§ **Work instructions**
**A)** Using the news report on Franz Reksid, say whether each statement agrees with it: (i) Reksid received a $3,000 bribe; (ii) the money Reksid borrowed added up to $30,000; (iii) Reksid held a bank account in New York. For each, answer yes or no and quote the words of the report that settle it.
**B)** Write the next part of the news report on Franz Reksid, picking up after its final sentence.

[Opening Reading passage section]

Superior Court Presiding Judge Robert Naraja is the designated judge who will preside over Franz Reksid’s arraignment scheduled at 4 p.m. at the U.S. District Court for the NMI.
Reksid used to be the special assistant to the secretary of DPL and in that capacity was responsible for overseeing certain U.S. Environmental Protection Agency grants, including Brownfields, which was supposed to fund the removal and disposal of unexploded World War II ordnance in Marpi.
According to the superseding indictment, Reksid received a bribe of $3,000 from the owner and president of a business engaged in a series of transactions with DPL which were funded by EPA Brownfields grants on or about Feb. 12, 2009.
During this period, the indictment added, Reksid also borrowed money from friends, associates and family members that accumulated to $300,000 and wired them to unidentified persons he met on the internet, based in Ivory Coast and Lagos, Nigeria.
Reksid managed to obtain the loans through false pretenses that he had substantial sums in a bank account in New York and that he needed to pay some attorney fees to “unlock” it, the indictment stated.
To others, the indictment added, he said he needed the money to pay for his wife’s medical expenses.
He told his creditors that he would pay them back “in a few days,” the indictment stated.
But in reality, it added, Reksid did not have a bank account in New York.

[Closing Reading passage section]
[Opening Provided material section]

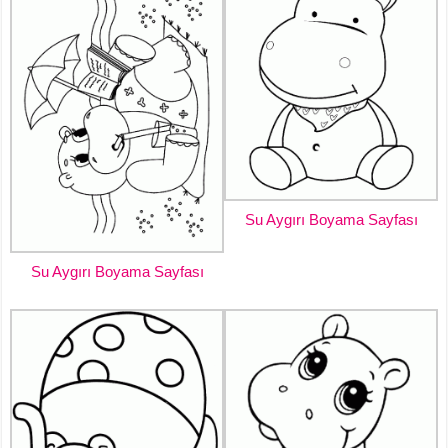
Su Aygırı Boyama Sayfası
Su Aygırı Boyama Sayfası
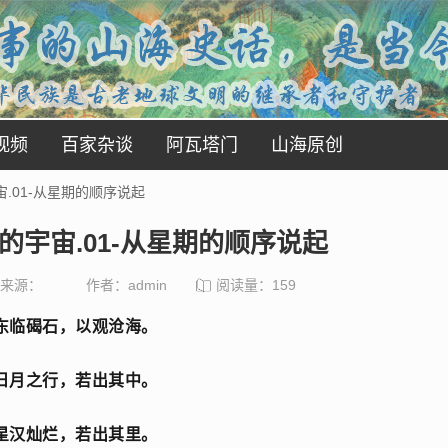
视频
百家杂谈
阿瓦塔门
山海原创
.01-从星期的顺序说起
的宇宙.01-从星期的顺序说起
来源：
作者：admin
阅读量：
159
东临碣石，以观沧海。
日月之行，若出其中。
星汉灿烂，若出其里。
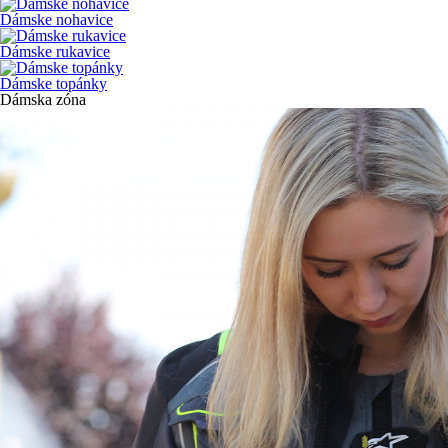
Dámske nohavice
Dámske rukavice
Dámske topánky
Dámska zóna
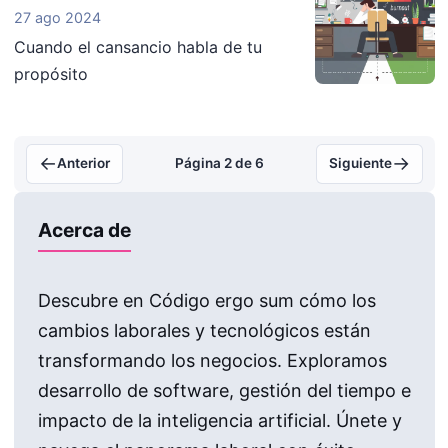
27 ago 2024
Cuando el cansancio habla de tu
propósito
←
→
Anterior
Página 2 de 6
Siguiente
Acerca de
Descubre en Código ergo sum cómo los
cambios laborales y tecnológicos están
transformando los negocios. Exploramos
desarrollo de software, gestión del tiempo e
impacto de la inteligencia artificial. Únete y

[Closing Provided material section]

§ **List of answers**
**A)**
(i) Yes: "Reksid received a bribe of $3,000 from the owner and president of a business"
(ii) No: "accumulated to $300,000"
(iii) No: "Reksid did not have a bank account in New York."

**B)**
“Defendant Frank B. Reksid’s statements, representations and promises to the victims were not true. He did not have substantial amounts of money in a New York bank account, or in any other account…. Instead, he himself wires, or on several occasions had one of his victims, Gui Qin Che, wire on his behalf, most if not all of the money to locations in Africa in the apparent hope of obtaining a windfall from persons he met via the internet,” stated U.S. Assistant Attorney Eric O’Malley who is prosecuting the case.
“He did not reveal these facts to the victim from whom he requested and/or obtained money…. Reksid has not obtained a windfall and has only paid back a small fraction of the money. Over the course of the scheme, he asked for and received money from at least 14 victims, some on multiple occasions,” O’Malley added.
The prosecution said his victims lent Reksid in the hundreds and thousands of dollars, all of which are now gone.